Where have I been? I didn't know anything about this.


John W. Whitehead wrote about it in his article,
The Thought Police and the American Community Survey on September 13, 2004.

But there are supporters of this census stating that it will be key to local and state economic development.

The Brookings Institution's
Pari Sabety thinks it's a good thing:

And high quality, up-to-date information is key to improving market efficiency, identifying potential investment opportunities, developing effective public policies, and efficiently allocating scarce public resources.


I'm still mulling this thing over in my head. While I haven't seen the "actual questions" on this survey, it really makes me wonder...



Isn't the IRS good enough to provide income info?

Isn't the County Tax Assessor's office good enough for property values?

Can't the insurance companies show the government some of their datamined reports?

Can't the mortgage companies share a bit of info too?



Does someone really need to know if I use Charmin or Northern to wipe my...


Okay... That's enough.


later...

4 Comments:

Blogger Dreaming again said...

oh brother! or would that be oh bother!

I've been reading your comments over at Moofs, didn't realize that you were a fellow Oklahoman.

I'm in the eastern part ...where we supposedly got rain (grin) well, everywhere around us got rain, we got a tad bit ... but somehow, it went right around us, over us, under us, clear up to us, east of us, west of us, sprinkled over us, but barely got our roads wet!

Geesh!

I've lived in Oklahoma since 1982, and this winter has me more confused over weather than ever before! It has given new meaning to the phrase "don't like the weather, just wait 5 minutes, it will change!"

March 14, 2006 12:13 PM  
Blogger Dreaming again said...

oh brother! or would that be oh bother!

I've been reading your comments over at Moofs, didn't realize that you were a fellow Oklahoman.

I'm in the eastern part ...where we supposedly got rain (grin) well, everywhere around us got rain, we got a tad bit ... but somehow, it went right around us, over us, under us, clear up to us, east of us, west of us, sprinkled over us, but barely got our roads wet!

Geesh!

I've lived in Oklahoma since 1982, and this winter has me more confused over weather than ever before! It has given new meaning to the phrase "don't like the weather, just wait 5 minutes, it will change!"

March 14, 2006 12:13 PM  
Blogger It's me, T.J. said...

I'm sorry you didn't get any rain. Once again, I have to learn not to generalize.

Whereabouts do you live?

I moved here Memorial Day week-end in 1978. And this is the driest period of time I can ever remember. I think we have been short on rain for about a year or more?

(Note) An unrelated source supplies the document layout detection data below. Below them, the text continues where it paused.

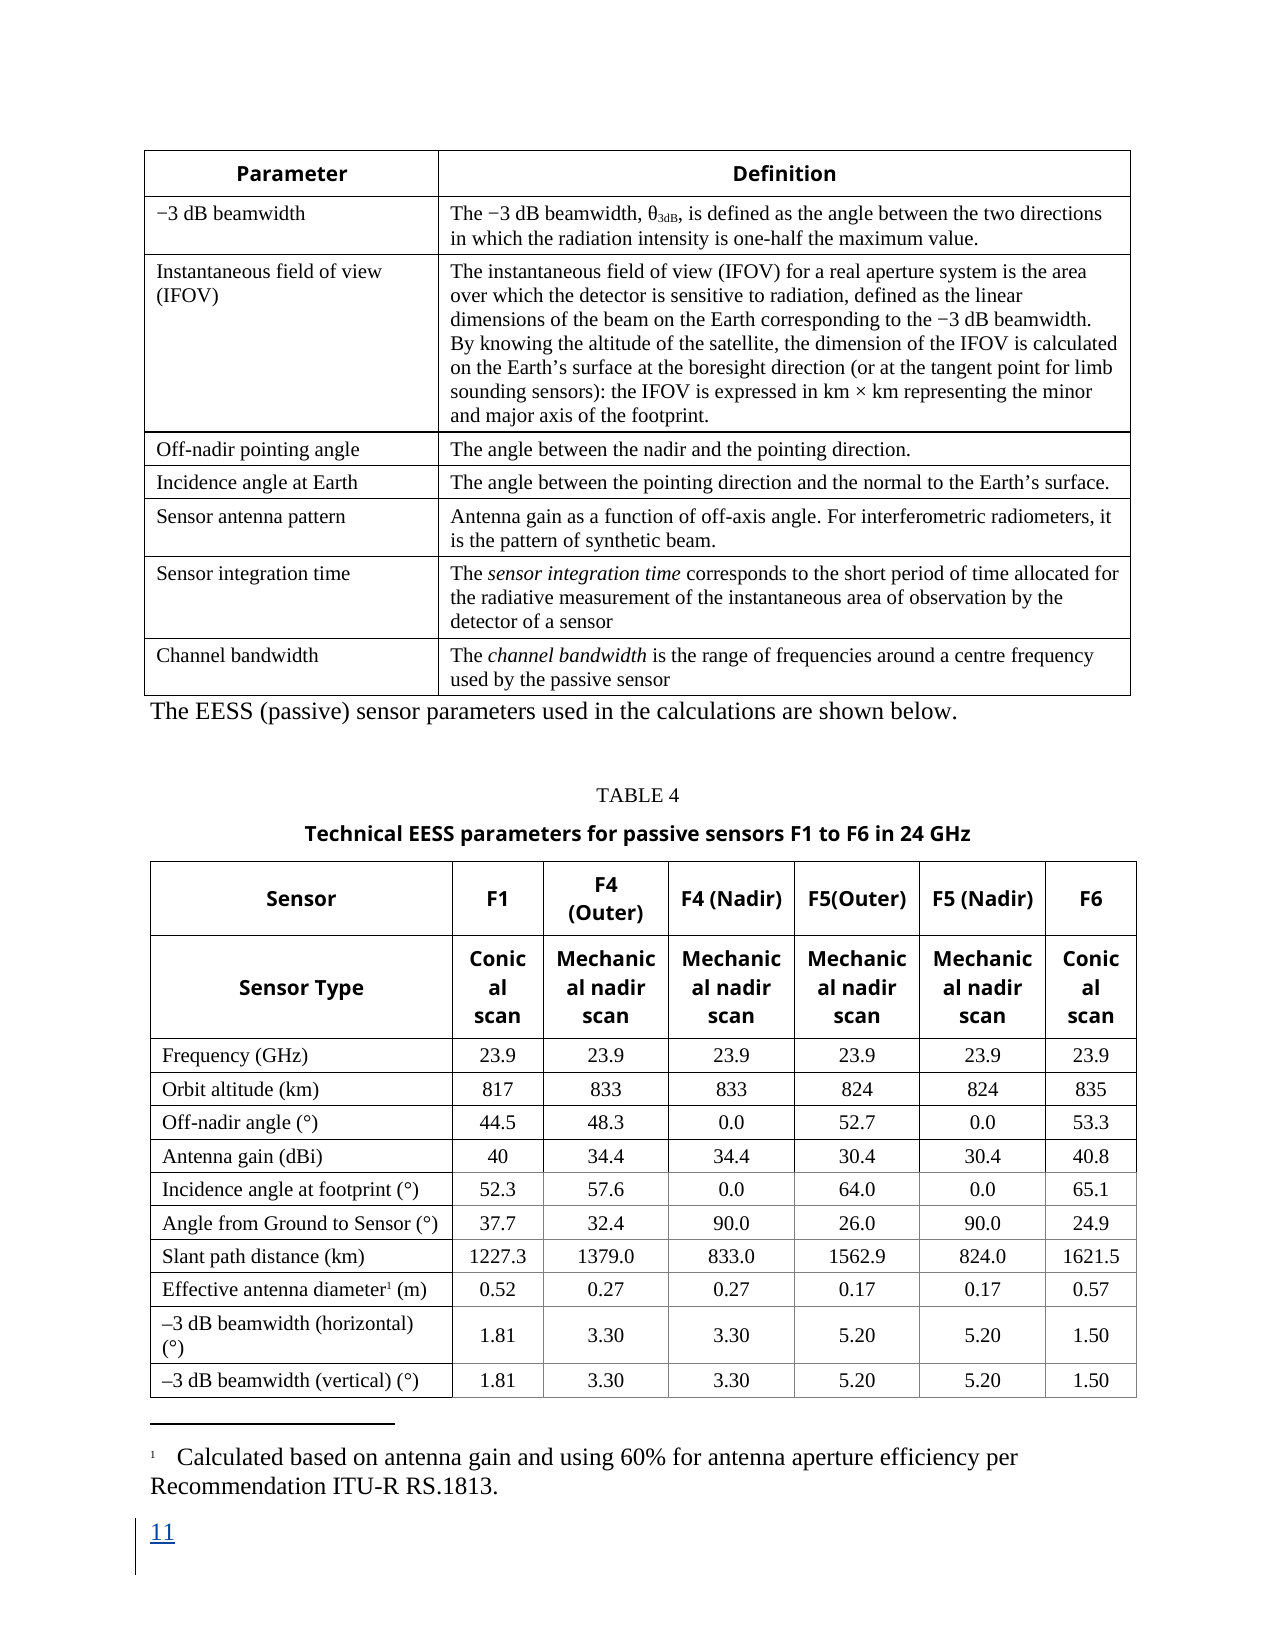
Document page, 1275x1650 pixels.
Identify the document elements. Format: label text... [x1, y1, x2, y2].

table_cell 34.4 [669, 1140, 794, 1172]
table_cell 23.9 [669, 1039, 794, 1072]
table_cell 824.0 [920, 1240, 1045, 1272]
table_cell −3 dB beamwidth [145, 197, 438, 254]
table_cell –3 dB beamwidth (vertical) (°) [151, 1364, 452, 1397]
table_header F4 (Nadir) [669, 862, 794, 935]
table_cell 824 [795, 1073, 919, 1105]
table_cell Sensor integration time [145, 557, 438, 637]
table_cell Conical scan [453, 936, 543, 1038]
table_cell 3.30 [669, 1307, 794, 1363]
table_cell 52.7 [795, 1106, 919, 1138]
table_cell Sensor Type [151, 936, 452, 1038]
table_cell 3.30 [544, 1307, 668, 1363]
table_cell 0.27 [669, 1273, 794, 1306]
table_cell The channel bandwidth is the range of frequencies around a centre frequency used by the passive sensor [439, 639, 1130, 695]
table_cell –3 dB beamwidth (horizontal) (°) [151, 1307, 452, 1363]
table_cell Angle from Ground to Sensor (°) [151, 1206, 452, 1239]
table_cell 835 [1046, 1073, 1136, 1105]
text The EESS (passive) sensor parameters used in the calculations are shown below. [150, 696, 1125, 725]
table_cell 1.81 [453, 1364, 543, 1397]
table_cell 1.50 [1046, 1307, 1136, 1363]
table_cell 23.9 [544, 1039, 668, 1072]
table_cell Effective antenna diameter (m) [151, 1273, 452, 1306]
table_cell 0.0 [669, 1173, 794, 1205]
table_cell 0.17 [795, 1273, 919, 1306]
table_cell Antenna gain as a function of off-axis angle. For interferometric radiometers, it is the pattern of synthetic beam. [439, 499, 1130, 556]
table_cell 5.20 [795, 1364, 919, 1397]
table_cell Sensor antenna pattern [145, 499, 438, 556]
table_cell Mechanical nadir scan [669, 936, 794, 1038]
table_cell 0.0 [669, 1106, 794, 1138]
text TABLE 19 [150, 783, 1125, 807]
table_cell 1621.5 [1046, 1240, 1136, 1272]
table_cell Mechanical nadir scan [795, 936, 919, 1038]
table_cell 90.0 [669, 1206, 794, 1239]
table_cell The −3 dB beamwidth, θ3dB, is defined as the angle between the two directions in which the radiation intensity is one-half the maximum value. [439, 197, 1130, 254]
table_cell 1379.0 [544, 1240, 668, 1272]
table_cell The sensor integration time corresponds to the short period of time allocated for the radiative measurement of the instantaneous area of observation by the detector of a sensor [439, 557, 1130, 637]
table_cell 30.4 [795, 1140, 919, 1172]
table_cell 1227.3 [453, 1240, 543, 1272]
table_cell 1562.9 [795, 1240, 919, 1272]
table_cell 833 [544, 1073, 668, 1105]
table_cell 23.9 [920, 1039, 1045, 1072]
title Technical EESS parameters for passive sensors F1 to F6 in 24 GHz [150, 819, 1125, 848]
table_cell Antenna gain (dBi) [151, 1140, 452, 1172]
table_cell 1.50 [1046, 1364, 1136, 1397]
table_cell Off-nadir pointing angle [145, 433, 438, 465]
table_cell 30.4 [920, 1140, 1045, 1172]
table_cell 3.30 [669, 1364, 794, 1397]
table_cell 44.5 [453, 1106, 543, 1138]
table_header F5 (Nadir) [920, 862, 1045, 935]
table_cell 0.0 [920, 1173, 1045, 1205]
table_cell 817 [453, 1073, 543, 1105]
table_cell The angle between the nadir and the pointing direction. [439, 433, 1130, 465]
table_cell 57.6 [544, 1173, 668, 1205]
table_cell 32.4 [544, 1206, 668, 1239]
table_cell Mechanical nadir scan [544, 936, 668, 1038]
table_cell 0.17 [920, 1273, 1045, 1306]
table_cell 40.8 [1046, 1140, 1136, 1172]
table_header F5(Outer) [795, 862, 919, 935]
table_header Definition [439, 151, 1130, 196]
table_cell Incidence angle at footprint (°) [151, 1173, 452, 1205]
table_cell Conical scan [1046, 936, 1136, 1038]
table_cell Off-nadir angle (°) [151, 1106, 452, 1138]
table_cell Mechanical nadir scan [920, 936, 1045, 1038]
table_cell 26.0 [795, 1206, 919, 1239]
table_cell 48.3 [544, 1106, 668, 1138]
table_cell 23.9 [795, 1039, 919, 1072]
table_cell 37.7 [453, 1206, 543, 1239]
table_cell Instantaneous field of view (IFOV) [145, 255, 438, 431]
table_cell 0.52 [453, 1273, 543, 1306]
table_cell 0.0 [920, 1106, 1045, 1138]
table_cell 90.0 [920, 1206, 1045, 1239]
table_cell Frequency (GHz) [151, 1039, 452, 1072]
table_cell 0.27 [544, 1273, 668, 1306]
table_cell 1.81 [453, 1307, 543, 1363]
table_cell Slant path distance (km) [151, 1240, 452, 1272]
table_cell Channel bandwidth [145, 639, 438, 695]
table_cell 23.9 [1046, 1039, 1136, 1072]
table_cell The instantaneous field of view (IFOV) for a real aperture system is the area over which the detector is sensitive to radiation, defined as the linear dimensions of the beam on the Earth corresponding to the −3 dB beamwidth. By knowing the altitude of the satellite, the dimension of the IFOV is calculated on the Earth’s surface at the boresight direction (or at the tangent point for limb sounding sensors): the IFOV is expressed in km × km representing the minor and major axis of the footprint. [439, 255, 1130, 431]
table_cell 23.9 [453, 1039, 543, 1072]
table_cell 5.20 [795, 1307, 919, 1363]
table_cell 0.57 [1046, 1273, 1136, 1306]
table_cell Incidence angle at Earth [145, 466, 438, 498]
table_cell 24.9 [1046, 1206, 1136, 1239]
table_cell 65.1 [1046, 1173, 1136, 1205]
table_cell Orbit altitude (km) [151, 1073, 452, 1105]
table_cell 5.20 [920, 1307, 1045, 1363]
table_header F4 (Outer) [544, 862, 668, 935]
table_header Sensor [151, 862, 452, 935]
table_header F1 [453, 862, 543, 935]
table_cell 833.0 [669, 1240, 794, 1272]
table_cell 52.3 [453, 1173, 543, 1205]
table_cell 53.3 [1046, 1106, 1136, 1138]
table_header F6 [1046, 862, 1136, 935]
table_cell 64.0 [795, 1173, 919, 1205]
table_cell The angle between the pointing direction and the normal to the Earth’s surface. [439, 466, 1130, 498]
table_cell 40 [453, 1140, 543, 1172]
table_cell 3.30 [544, 1364, 668, 1397]
table_cell 833 [669, 1073, 794, 1105]
table_cell 34.4 [544, 1140, 668, 1172]
table_cell 5.20 [920, 1364, 1045, 1397]
table_header Parameter [145, 151, 438, 196]
table_cell 824 [920, 1073, 1045, 1105]
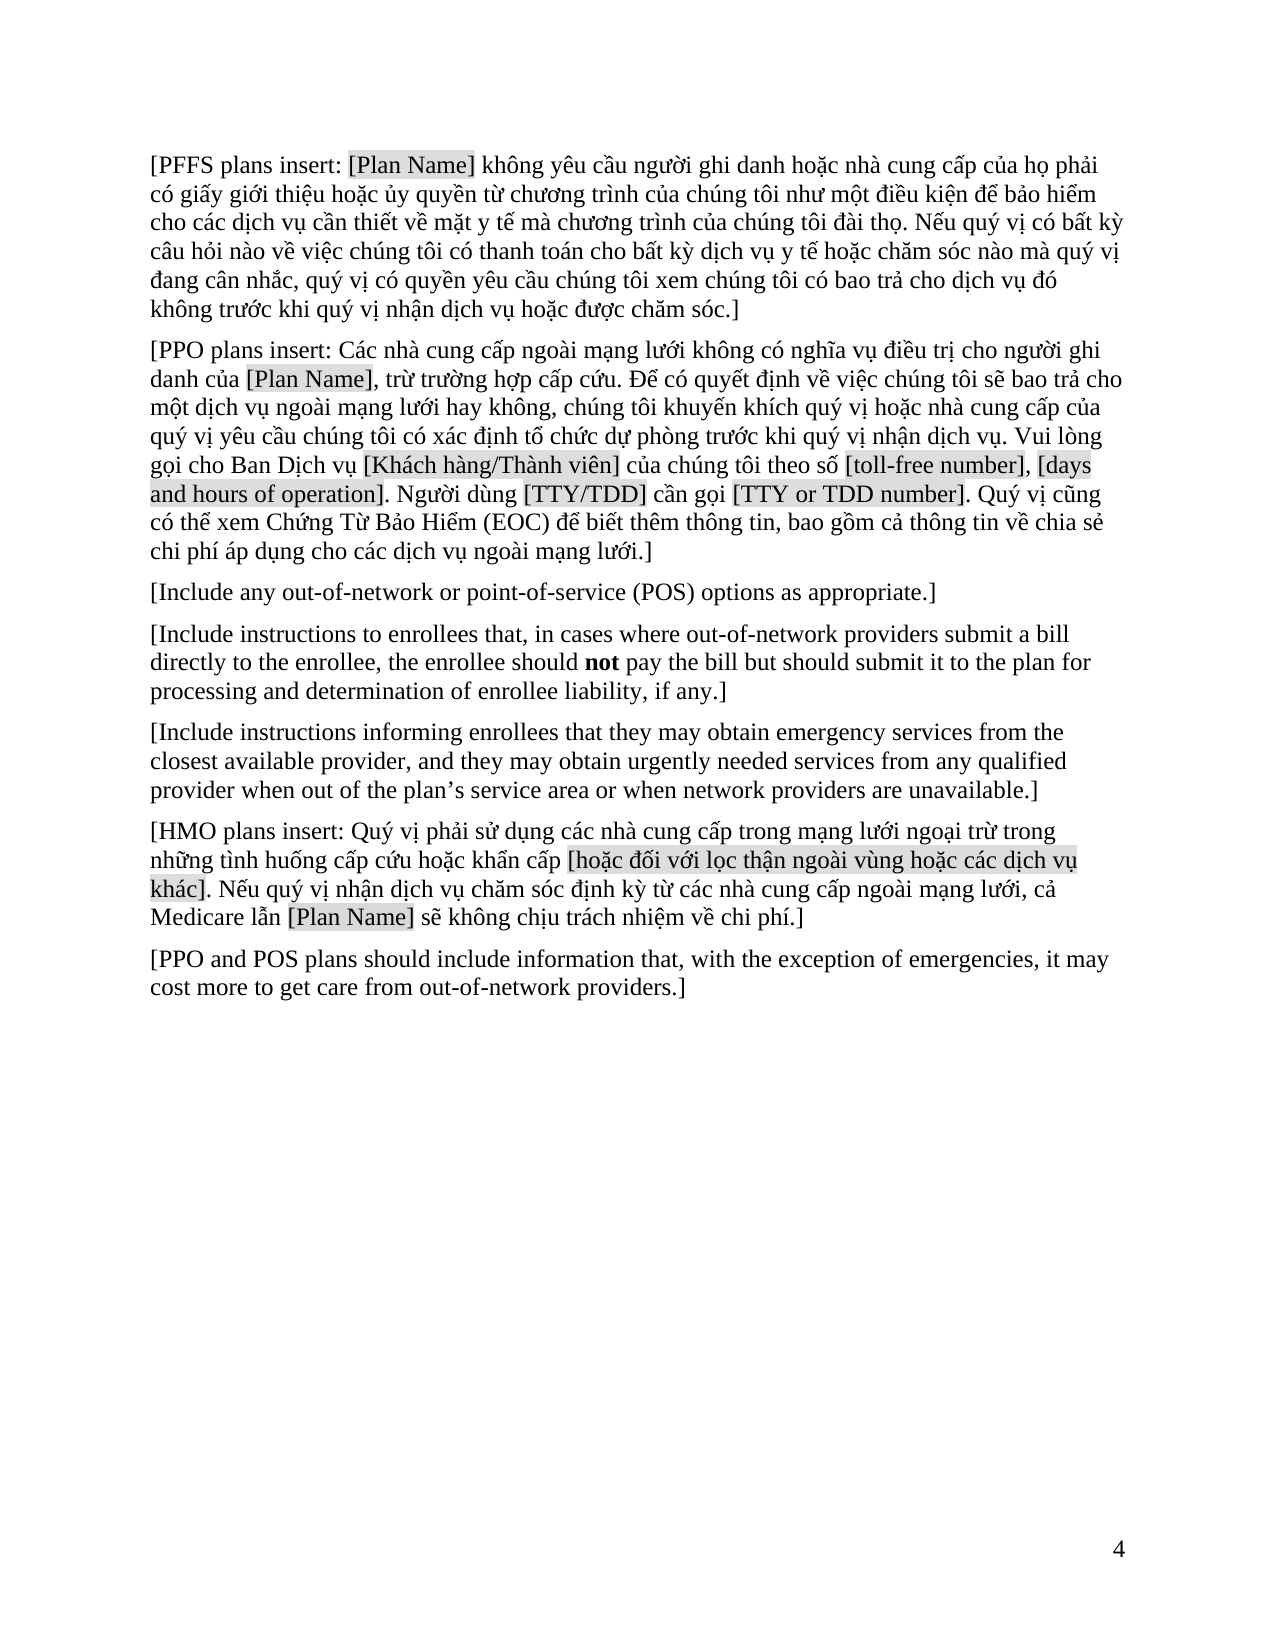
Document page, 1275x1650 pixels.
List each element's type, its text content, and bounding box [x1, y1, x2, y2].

text [Include instructions to enrollees that, in cases where out-of-network providers submit a bill directly to the enrollee, the enrollee should not pay the bill but should submit it to the plan for processing and determination of enrollee liability, if any.] [150, 619, 1125, 705]
text [PFFS plans insert: [Plan Name] không yêu cầu người ghi danh hoặc nhà cung cấp của họ phải có giấy giới thiệu hoặc ủy quyền từ chương trình của chúng tôi như một điều kiện để bảo hiểm cho các dịch vụ cần thiết về mặt y tế mà chương trình của chúng tôi đài thọ. Nếu quý vị có bất kỳ câu hỏi nào về việc chúng tôi có thanh toán cho bất kỳ dịch vụ y tế hoặc chăm sóc nào mà quý vị đang cân nhắc, quý vị có quyền yêu cầu chúng tôi xem chúng tôi có bao trả cho dịch vụ đó không trước khi quý vị nhận dịch vụ hoặc được chăm sóc.] [150, 150, 1125, 322]
text [Include any out-of-network or point-of-service (POS) options as appropriate.] [150, 577, 1125, 606]
text [PPO plans insert: Các nhà cung cấp ngoài mạng lưới không có nghĩa vụ điều trị cho người ghi danh của [Plan Name], trừ trường hợp cấp cứu. Để có quyết định về việc chúng tôi sẽ bao trả cho một dịch vụ ngoài mạng lưới hay không, chúng tôi khuyến khích quý vị hoặc nhà cung cấp của quý vị yêu cầu chúng tôi có xác định tổ chức dự phòng trước khi quý vị nhận dịch vụ. Vui lòng gọi cho Ban Dịch vụ [Khách hàng/Thành viên] của chúng tôi theo số [toll-free number], [days and hours of operation]. Người dùng [TTY/TDD] cần gọi [TTY or TDD number]. Quý vị cũng có thể xem Chứng Từ Bảo Hiểm (EOC) để biết thêm thông tin, bao gồm cả thông tin về chia sẻ chi phí áp dụng cho các dịch vụ ngoài mạng lưới.] [150, 335, 1125, 565]
text [PPO and POS plans should include information that, with the exception of emergencies, it may cost more to get care from out-of-network providers.] [150, 944, 1125, 1001]
text [HMO plans insert: Quý vị phải sử dụng các nhà cung cấp trong mạng lưới ngoại trừ trong những tình huống cấp cứu hoặc khẩn cấp [hoặc đối với lọc thận ngoài vùng hoặc các dịch vụ khác]. Nếu quý vị nhận dịch vụ chăm sóc định kỳ từ các nhà cung cấp ngoài mạng lưới, cả Medicare lẫn [Plan Name] sẽ không chịu trách nhiệm về chi phí.] [150, 816, 1125, 931]
text [Include instructions informing enrollees that they may obtain emergency services from the closest available provider, and they may obtain urgently needed services from any qualified provider when out of the plan’s service area or when network providers are unavailable.] [150, 717, 1125, 804]
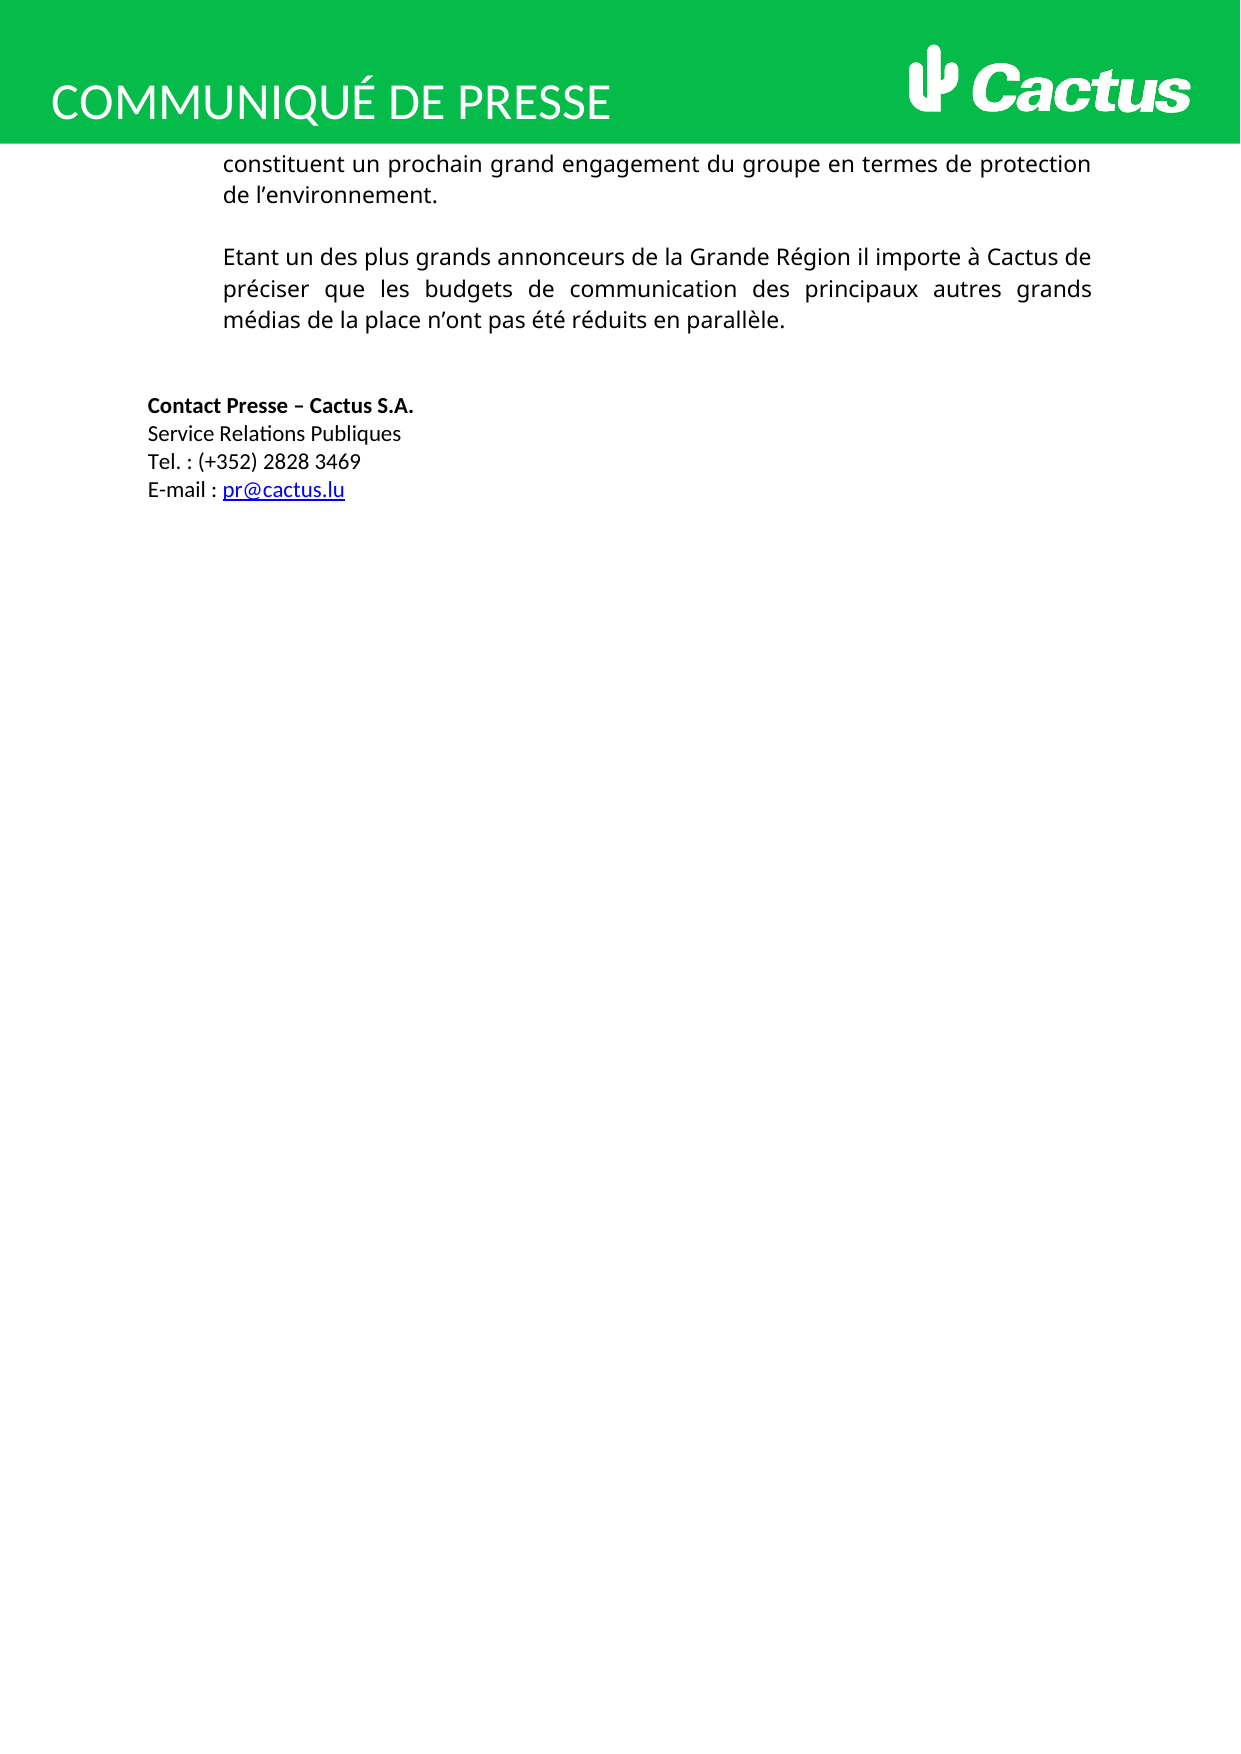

Thanks for stopping by. I'll add you to my blogroll...

later...

March 14, 2006 3:52 PM  
Blogger Dreaming again said...

I live in Tulsa.

Our weathermen here are saying it's the driest year since the dustbowl!

I think the fires are what's most unnerving.

Sunday night before the storms came, the whole city smelled like smoke from a fire started by lightening!
We had our windows open because of the heat, we kept waiting for it to rain heavy enough to have to close our windows, and we never did.
We watched all these heavy storms all over eastern Oklahoma, tornado's and everything, as they went right around Tulsa!
As if Tulsa was a donut hole or something!